# Car Forums > Automotive News >  Manual Supra Confirmed for '23

## 94boosted

No big surprise, but it's nice that it's now formally confirmed and that it is in fact coming to Canada.




> http://media.toyota.ca/releases/toyo...amics-for-2023
> 
> Engineers developed a manual transmission specifically for GR Supra, with components designed specifically to suit the power and torque characteristics of its 3.0-litre 382 horsepower engine.
> 
> The newly developed 6-speed manual gearbox also features an Intelligent Manual Transmission (iMT) programmed with new software that prioritizes sporty performance. When upshifting, the parameters are tuned to optimize engine torque at the moment of clutch engagement and release; on downshifts, the software has been fine-tuned for consistent performance.



Final drive is the same as the BMW M2 so it's likely the same gearbox. The iMT seems like a rev-match feature which is nice. They've also revised the suspension (again) and it now looks like it will come with forged wheels. 

Needless to say I've got my name on a list for one with the Beyond Toyota guy  :Big Grin:

----------


## heavyD

I really want one of these before they are gone but an expensive summer car doesn't work for me at the present time. Boo.

----------


## 94boosted

Early reviews seem quite positive:

https://www.topgear.com/car-reviews/...dr/first-drive

https://www.evo.co.uk/toyota/supra/....arbox-makeover

https://www.autocar.co.uk/car-review...ra-manual-2022

https://www.autoexpress.co.uk/toyota...al-2022-review

https://www.carmagazine.co.uk/car-re...a/supra-coupe/

It seems to be about ~84lbs lighter than the auto, gear ratios seems good in first and second, third seems a bit long.

----------


## Team_Mclaren

Didnt read, but is it the BMW gearbox? cause BMW boxes are the suck...

----------


## 94boosted

> Didnt read, but is it the BMW gearbox? cause BMW boxes are the suck...

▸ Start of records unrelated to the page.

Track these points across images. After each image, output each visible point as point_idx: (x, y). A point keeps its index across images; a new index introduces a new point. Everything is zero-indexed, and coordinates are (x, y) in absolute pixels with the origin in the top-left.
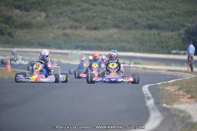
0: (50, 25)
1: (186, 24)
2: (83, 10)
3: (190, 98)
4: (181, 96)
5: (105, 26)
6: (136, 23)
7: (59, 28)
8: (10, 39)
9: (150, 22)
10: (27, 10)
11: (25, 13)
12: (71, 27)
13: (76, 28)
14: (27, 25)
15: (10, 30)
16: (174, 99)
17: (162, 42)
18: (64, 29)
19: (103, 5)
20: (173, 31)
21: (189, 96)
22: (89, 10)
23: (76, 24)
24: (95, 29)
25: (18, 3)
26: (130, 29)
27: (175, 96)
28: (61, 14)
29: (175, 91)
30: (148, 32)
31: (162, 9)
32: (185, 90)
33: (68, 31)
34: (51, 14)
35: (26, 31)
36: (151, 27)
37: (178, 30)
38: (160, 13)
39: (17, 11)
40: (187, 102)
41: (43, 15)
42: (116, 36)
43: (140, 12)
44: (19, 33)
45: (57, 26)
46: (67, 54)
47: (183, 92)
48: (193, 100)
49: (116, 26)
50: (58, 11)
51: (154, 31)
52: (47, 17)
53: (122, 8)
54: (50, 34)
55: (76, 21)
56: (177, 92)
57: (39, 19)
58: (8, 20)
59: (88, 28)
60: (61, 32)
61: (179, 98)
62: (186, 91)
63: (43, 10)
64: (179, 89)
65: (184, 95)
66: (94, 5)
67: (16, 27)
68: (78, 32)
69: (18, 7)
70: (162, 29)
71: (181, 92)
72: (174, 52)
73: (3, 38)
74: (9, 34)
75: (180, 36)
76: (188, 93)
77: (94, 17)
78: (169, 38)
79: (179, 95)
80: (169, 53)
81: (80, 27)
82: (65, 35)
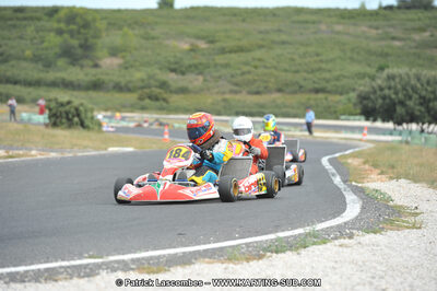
0: (208, 89)
1: (357, 87)
2: (243, 74)
5: (267, 90)
6: (301, 87)
7: (217, 93)
8: (164, 104)
9: (316, 86)
10: (183, 73)
11: (180, 77)
12: (232, 92)
13: (236, 92)
14: (183, 91)
15: (165, 96)
17: (329, 107)
18: (224, 93)
19: (266, 67)
20: (341, 94)
21: (378, 171)
22: (249, 72)
23: (235, 88)
24: (258, 93)
25: (173, 66)
26: (295, 92)
28: (220, 77)
30: (313, 96)
31: (329, 71)
33: (227, 96)
34: (208, 78)
35: (182, 96)
36: (317, 91)
37: (347, 93)
38: (327, 75)
39: (173, 76)
41: (201, 78)
42: (279, 102)
43: (305, 75)
44: (175, 99)
45: (216, 90)
46: (227, 121)
49: (279, 90)
50: (216, 74)
51: (321, 96)
52: (205, 80)
53: (286, 71)
54: (209, 100)
55: (236, 84)
57: (196, 83)
58: (163, 85)
59: (250, 93)
60: (219, 98)
62: (373, 165)
63: (201, 73)
66: (256, 67)
67: (171, 92)
68: (238, 97)
69: (173, 70)
70: (329, 92)
72: (343, 117)
73: (158, 104)
74: (165, 100)
75: (349, 100)
77: (255, 81)
78: (337, 102)
80: (337, 118)
81: (240, 92)
82: (225, 100)
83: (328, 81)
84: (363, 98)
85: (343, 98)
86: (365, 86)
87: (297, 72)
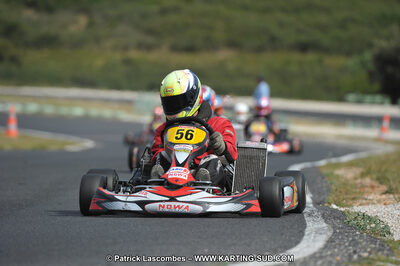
0: (97, 40)
2: (164, 12)
3: (386, 193)
4: (367, 189)
5: (210, 45)
6: (273, 39)
7: (115, 48)
9: (303, 38)
10: (50, 10)
12: (141, 46)
13: (149, 48)
14: (48, 42)
16: (353, 193)
18: (125, 48)
20: (349, 54)
21: (384, 188)
22: (176, 10)
23: (150, 40)
26: (259, 50)
27: (356, 188)
28: (119, 18)
29: (356, 179)
30: (296, 57)
31: (327, 10)
32: (374, 176)
33: (134, 54)
34: (98, 18)
36: (304, 48)
37: (361, 51)
39: (29, 14)
40: (379, 202)
41: (83, 20)
43: (281, 16)
44: (33, 58)
46: (129, 102)
47: (372, 179)
48: (391, 196)
49: (232, 44)
50: (113, 12)
51: (311, 57)
52: (91, 25)
53: (245, 8)
54: (98, 59)
55: (150, 32)
56: (359, 181)
57: (73, 29)
58: (11, 30)
60: (118, 56)
61: (363, 193)
62: (378, 179)
63: (85, 11)
64: (363, 175)
65: (372, 187)
67: (27, 45)
69: (31, 4)
71: (367, 181)
72: (351, 97)
74: (14, 60)
75: (363, 64)
76: (381, 183)
77: (187, 26)
79: (363, 186)
80: (341, 99)
82: (127, 62)
83: (323, 28)
84: (384, 61)
85: (352, 62)
86: (388, 38)
87: (266, 10)
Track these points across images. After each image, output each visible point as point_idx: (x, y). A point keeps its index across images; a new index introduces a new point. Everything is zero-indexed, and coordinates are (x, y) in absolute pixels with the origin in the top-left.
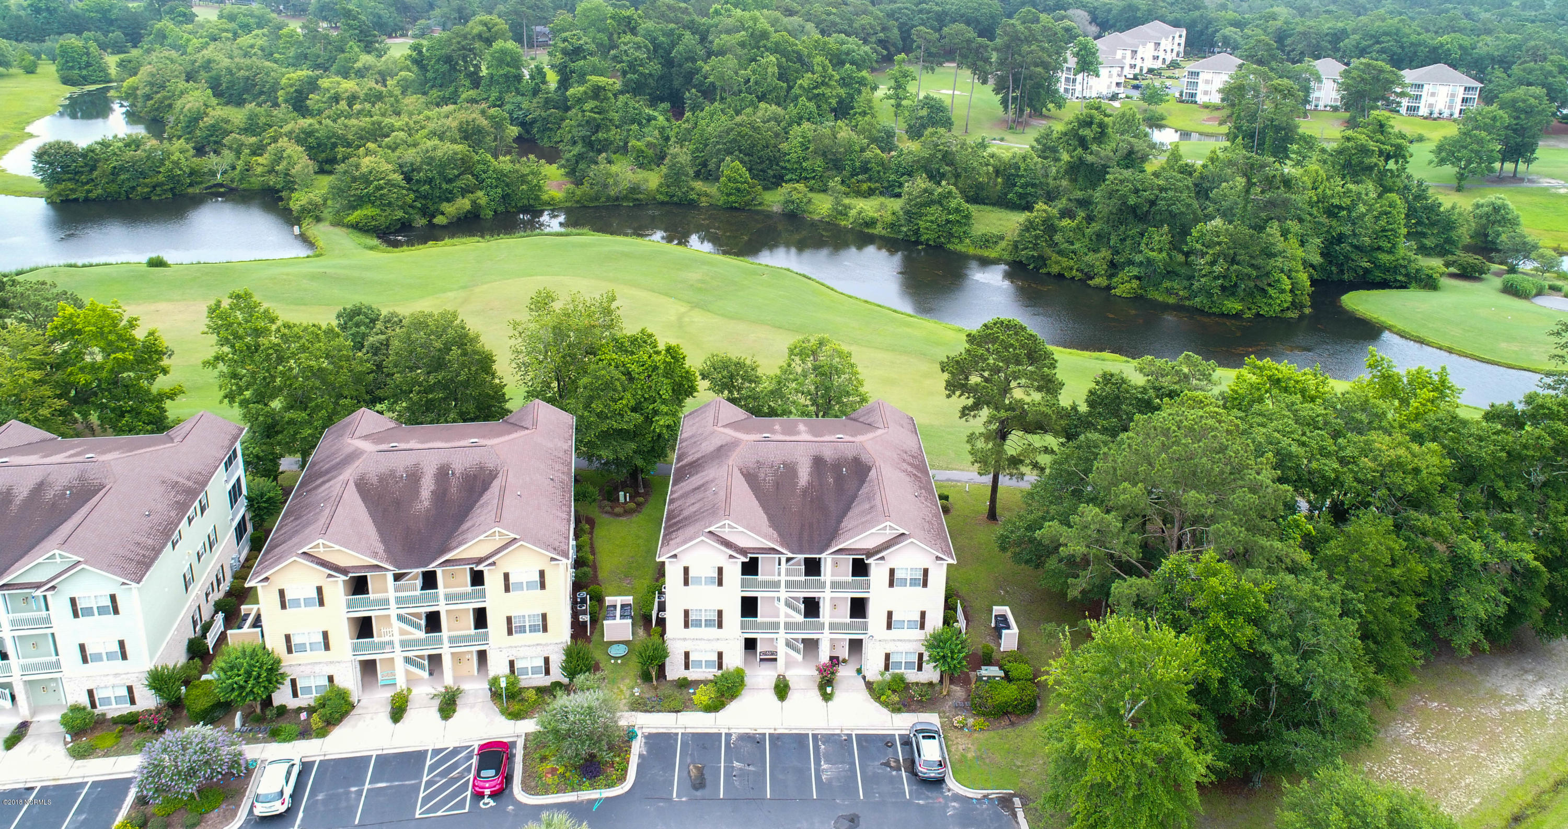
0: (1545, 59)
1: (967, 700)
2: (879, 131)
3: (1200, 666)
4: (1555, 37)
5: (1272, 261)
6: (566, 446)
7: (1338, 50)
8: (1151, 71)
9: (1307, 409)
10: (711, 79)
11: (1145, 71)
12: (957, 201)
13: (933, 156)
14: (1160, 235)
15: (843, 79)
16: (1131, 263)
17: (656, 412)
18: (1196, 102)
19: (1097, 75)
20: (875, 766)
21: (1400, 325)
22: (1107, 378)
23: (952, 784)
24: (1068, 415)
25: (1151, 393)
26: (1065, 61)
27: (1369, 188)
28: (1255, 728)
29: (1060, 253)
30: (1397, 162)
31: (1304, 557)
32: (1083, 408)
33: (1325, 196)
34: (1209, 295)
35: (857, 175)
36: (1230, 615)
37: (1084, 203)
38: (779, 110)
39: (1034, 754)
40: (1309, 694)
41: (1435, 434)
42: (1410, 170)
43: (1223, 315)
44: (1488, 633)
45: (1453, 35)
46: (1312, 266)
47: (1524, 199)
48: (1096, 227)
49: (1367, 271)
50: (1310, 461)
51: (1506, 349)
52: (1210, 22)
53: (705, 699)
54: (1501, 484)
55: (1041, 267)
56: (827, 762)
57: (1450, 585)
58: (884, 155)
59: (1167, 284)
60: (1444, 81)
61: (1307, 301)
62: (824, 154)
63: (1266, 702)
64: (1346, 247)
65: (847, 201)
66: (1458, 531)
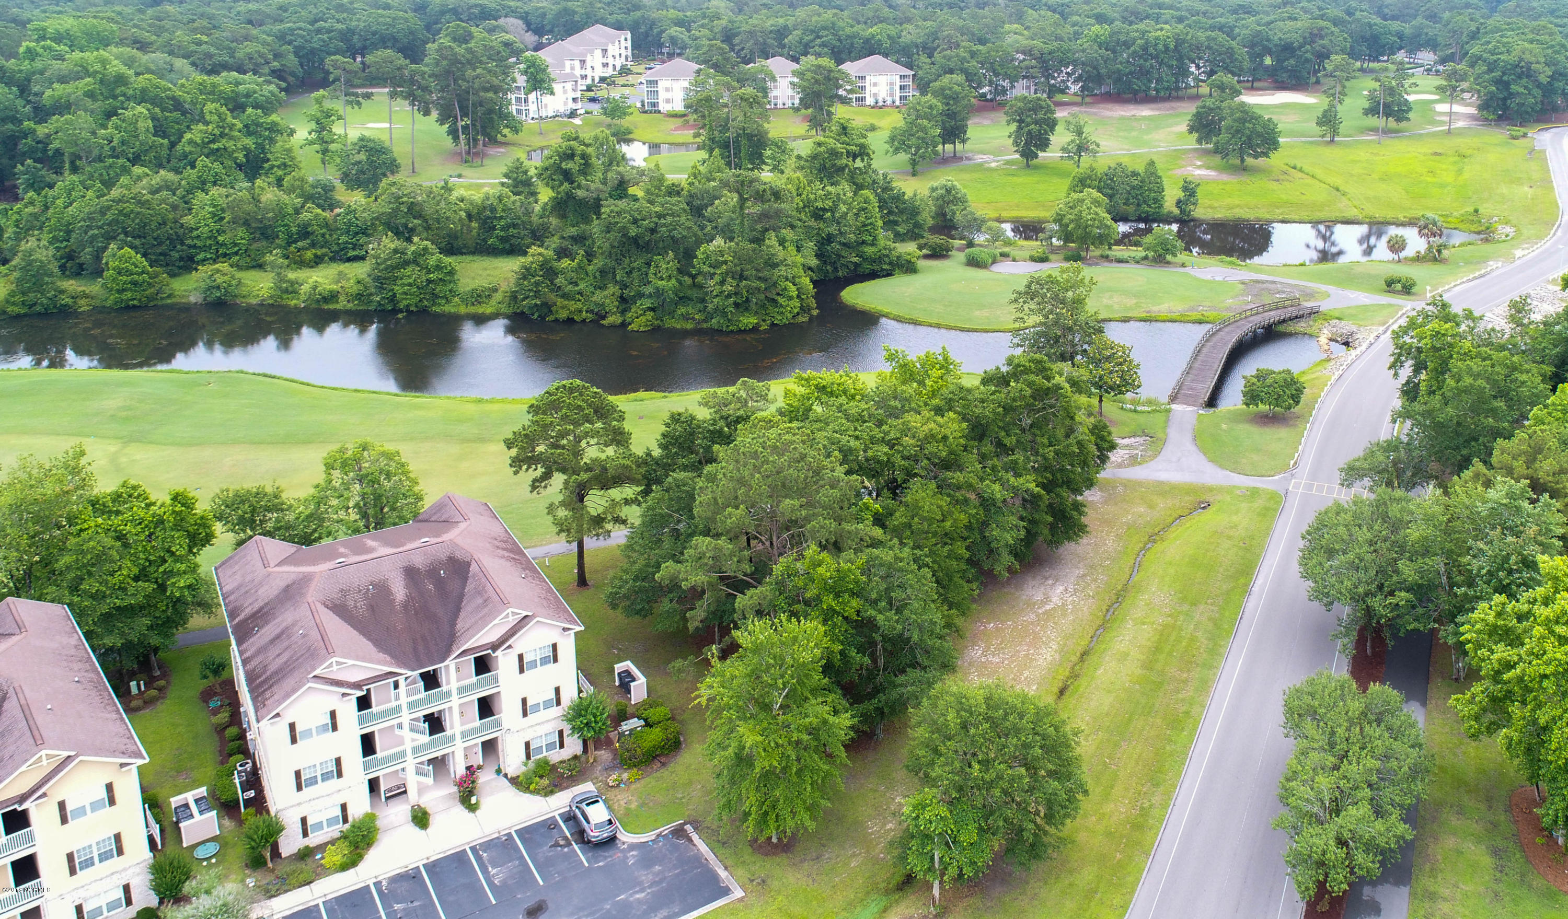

Yah it's a parts bin ZF box that's similar to the one used in other BMW's but with some tweaks for the Supra. GS6L50TZ is the code.

----------


## mr2mike

Next stop Targa top? 2024?

----------


## heavyD

> Yah it's a parts bin ZF box that's similar to the one used in other BMW's but with some tweaks for the Supra. GS6L50TZ is the code.



It's not going to be confused for a Porsche manual but by the early reviews it sounds like Toyota tweaked it to the point where it feels better to shift than BMW's versions of the transmission. It seems like BMW has kind of mailed in the 6-speed for a while as every version I have driven all feel the same. Not terrible by any means but a little rubbery and the throws a tad too long.

----------


## Team_Mclaren

> It seems like BMW has kind of mailed in the 6-speed for a while as every version I have driven all feel the same. Not terrible by any means but a little rubbery and the throws a tad too long.



couldnt agree more, from the E46 to E61 to F87 M2, they all feel the same. Which is rubbery and long throws.

----------


## 94boosted

I've had the chance to autocross a couple OG M2's and like the way the shifter felt, not exceptional but quite good.

----------


## gpomp

BMW shifter feels good? Maybe when compared to a Subaru or something.

----------


## killramos

I mean the only benefit of a manual is to speak to the nostalgic. 

So being the same as they have been for 25 years sounds like mission accomplished.

----------


## max_boost

> Next stop Targa top? 2024?



Miss the targa. hardtop targa is so sex.

----------


## Disoblige

The Supra grows on me more as time goes on.

----------


## Twin_Cam_Turbo

Price is up on Toyota.ca. $68640+tax and fees.

----------


## 94boosted

Yup, looks like they carried pricing over from the ‘22.

----------